My procedure for SMT soldering

It turns out that it is quite easy to make solder masks on a laser cutter, and low-temperature lead-free solder paste practically eliminates the risk of overheating components. Here is what I do:

  1. Design your layout and have your board manufactured. Do yourself and the environment a favor and pay the little extra for a lead-free finish.

  2. Export the paste mask as an svg file with 0.005” (0.125 mm) shrinkage. This file can be loaded into Corel Draw for laser cutting.

  3. Cut the paste mask out of overhead transparency. I use Apollo Laser Printer Transparency Film (#VCG7060E) placed on top of a sheet of aluminum. The film is 0.002” (0.050 mm) thick; the thickness of the aluminum is not important. Cut the outlines of the pads in vector mode. On my 75-W ULS laser cutter, I use 25% power, 100% speed for the pads, cutting three times. Then I cut the board outline with 65% power, 100% speed, once. This gives a nice flat surface on the back with slight ridges on the front. Check for hanging chads.

  4. Tape the mask to the board. I use packing tape, but it is not critical. Use a stereomicroscope or a magnifier to ensure precise alignment. (A pair of +2.00 to +2.50 reading glasses makes for a remarkably effective head-mounted magnifier.)

  5. Squeeze solder paste into the pads. The paste I have been using is Sn 42%/Bi 57%/Ag 1%, melting point 137 °C. It is described as “No-clean flux, 87% metal (20–38 microns).” The package expires in 12 months, so don’t buy too much at once. I squeeze it out of the syringe onto one side of the layout, then use a metal spatula or a plastic ruler to distribute it into the holes.

  6. Remove the mask. This has to be done very carefully so as not to smudge the pads.

  7. Preheat the board. I have a really cheap reflow workstation. The thermostat of the IR preheater is broken. No matter, use a thermometer to check that the temperature at the location of your board is around 100 °C. Preheating a PCB takes 2–3 minutes. Don’t worry about overheating: 100 °C is a profoundly safe temperature for all electronic components I’ve ever worked with. (Some plastic LED lenses may get a little soft, but they have never actually melted.)

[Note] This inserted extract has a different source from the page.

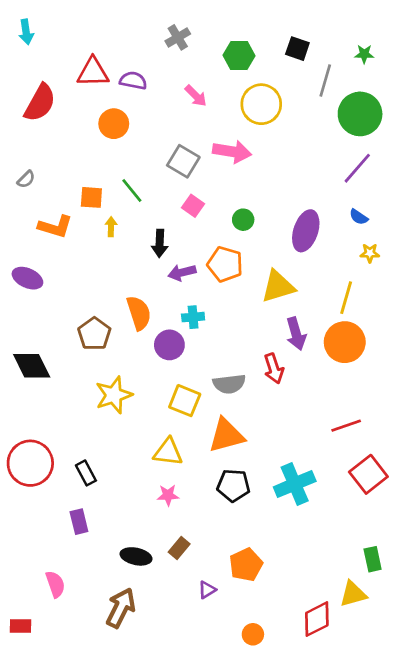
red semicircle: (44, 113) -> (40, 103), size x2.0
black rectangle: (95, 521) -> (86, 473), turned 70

  8. Melt the solder. My reflow workstation comes with a mini heat gun. I set it to 175 °C and melt all the solder by moving the heat gun slowly over the board. You can see the paste turn shiny. Components may shift a little at this time; usually they settle very nicely to center over their pads. Be careful not to blow your parts away with too much air flow!

  9. Cool the board. Remove the board from the heat using a pair of pliers (careful: it’s hot!) and watch the solder solidify under a dissection scope.

  10. Clean up. It is very important to clean the metal spatula (and the mask if you plan to use it again).

A note on temperature

It might seem that 137 °C is a crazy low melting point, but it is actually not unreasonable: For instance, the max. operating temperature of Luxeon LEDs is 135 °C (at the diode junction). Thus, the solder should never melt under normal operating conditions. In my experience, soldering through-hole components onto the same board with “regular” solder (tin-silver-copper, see below) doesn’t transfer enough heat to melt these connections either.

Notes on solder types

Most solder formulations melt at a much higher temperature than the one I use, which makes it much more difficult to avoid damage to electronic components: Old fashioned leaded solder melts around 183 °C and other lead-free formulations tend to melt at even higher temperatures. For reference, here are some common formulations. All of the information in this section was taken from https://en.wikipedia.org/wiki/Solder.

The formulation I use:

Sn42/Bi57/Ag1

Melts at 137–139 °C. Patented by Motorola. Wiki says “Good thermal fatigue performance.”

Other lead-free formulations:

The tin-silver-copper (Sn-Ag-Cu or “SAC”) family

These typically have 3–4% silver, 0.5–0.7% copper, lots of tin, and have melting points around 217–220 °C. That requires pretty high soldering temperatures, which is obviously a challenge in a relatively poorly controlled environment. Sn-Ag-Cu-Mn formulations have a slightly lower melting point (211–215 °C) but still well above Sn-Pb (next section).

In97/Ag3

Melts at 143 °C. Reportedly used for cryogenic applications and photonic devices.

In100 (or In99)

Melts at 157 °C. Used in low-temperature physics and for soldering gold. Bonds to aluminum.

Sn88/In8.0/Ag3.5/Bi0.5

Melts at 197–208 °C, closer to the Sn/Pb types. Patented by Panasonic.

Leaded solder types:

60/40 Sn/Pb

Melts around 188 °C.

63/37 Sn/Pb

Melts at exactly 183 °C, the lowest of all tin-lead allows.

Of course, you don’t want to use these unless you have a really good reason.